= Heavy melting steel =

Recyclable steel and iron designation

Heavy melting steel (HMS) or heavy melting scrap is a designation for recyclable steel and wrought iron. It is broken up into two major categories: HMS 1 and HMS 2, where HMS 1 does not contain galvanized and blackened steel, whereas HMS 2 does. The Institute of Scrap Recycling Industries breaks up the categories further:
- ISRI 200 (HMS 1): Wrought iron or steel scrap 1/4 in and larger in thickness. All pieces must be smaller than 60 × 24 in
- ISRI 201 (HMS 1): Same as ISRI 200 except pieces must be smaller than 36 × 18 in.
- ISRI 202 (HMS 1): Same as ISRI 200 except pieces must be smaller than 60 × 18 in.
- ISRI 203 (HMS 2): Wrought iron or steel scrap, black and galvanized, 1/8 in and larger in thickness.
- ISRI 204 (HMS 2): Same as ISRI 203 except pieces must be smaller than 36 × 18 in.
- ISRI 205 (HMS 2): Same as ISRI 204 except it may contain automotive scrap except for thin gauge material.
- ISRI 206 (HMS 2): Same as ISRI 205 except pieces must be smaller than 60 × 18 in.

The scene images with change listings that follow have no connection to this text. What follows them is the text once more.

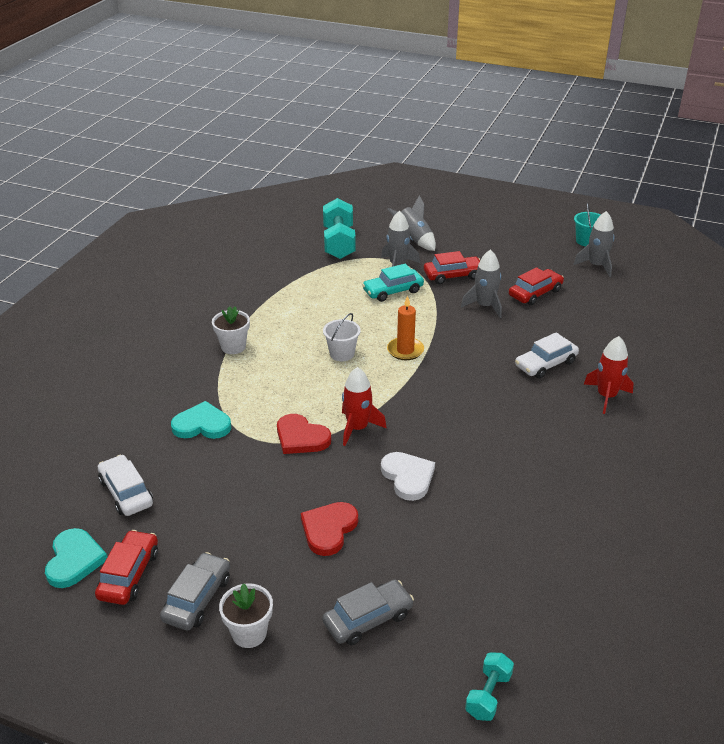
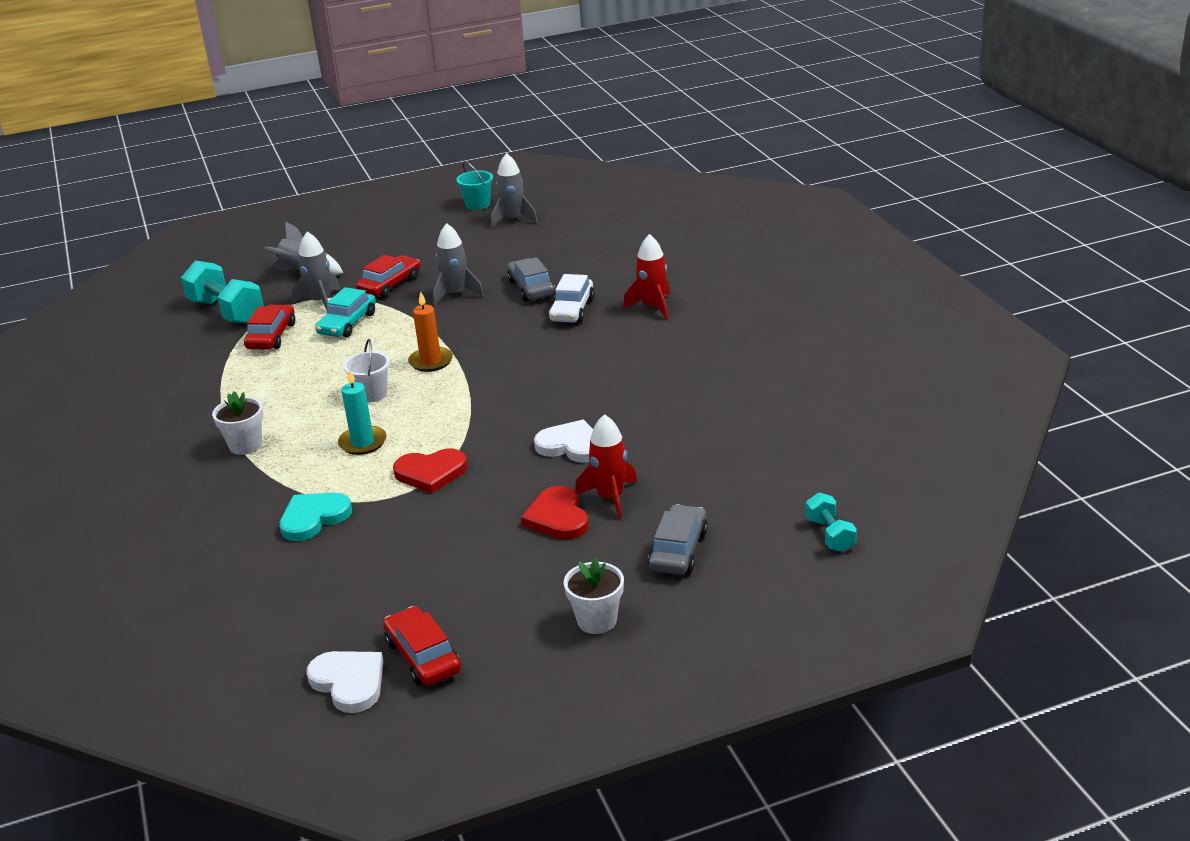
camera: 40 degrees left, 5 degrees down
turquoise heart [45,528,107,588] -> white heart [307,651,383,713]
white car [98,455,153,516] -> none
grey car [160,552,230,630] -> grey car moved to [507,257,555,301]
red rocket [342,367,387,446] -> red rocket moved to [575,414,637,519]
red car [509,267,564,305] -> red car moved to [244,305,295,349]
none -> turquoise candle [338,369,387,455]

HMS 1 and 2 are widely traded, particularly in the western hemisphere.

Both HMS 1 and 2 comprise obsolete scrap only - iron and steel recovered from items demolished or dismantled at the end of their life.

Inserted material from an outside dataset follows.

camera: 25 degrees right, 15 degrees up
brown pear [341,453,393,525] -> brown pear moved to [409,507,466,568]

HMS 1 is the term for heavier scrap which has a density of at least 0.7 tons per cubic meter, whereas HMS 2 would be lighter steel scrap

Because both grades guarantee a minimum piece thickness – at least 1/4 in for HMS 1, and 1/8 in for HMS 2 – consignments have a high density. Both also have defined maximum dimensions (usually 60 × 24 in), and should be prepared to facilitate handling and charging to a furnace.

This density, sizing and preparation makes for efficient furnace operation by minimising the time to charge enough scrap for a full melt. In contrast, thin mixed scrap greatly increases charging time, cutting furnace productivity.

Variations on maximum piece size are covered by ISRI (North America’s Institute of Scrap Recycling Industries) codes. HMS is usually traded as a blend of 1 and 2, either a premium blend (80:20) or lower grade mixes (70:30) and (60:40). Other major heavy scrap grades include Japan’s H2 and A3 from the CIS.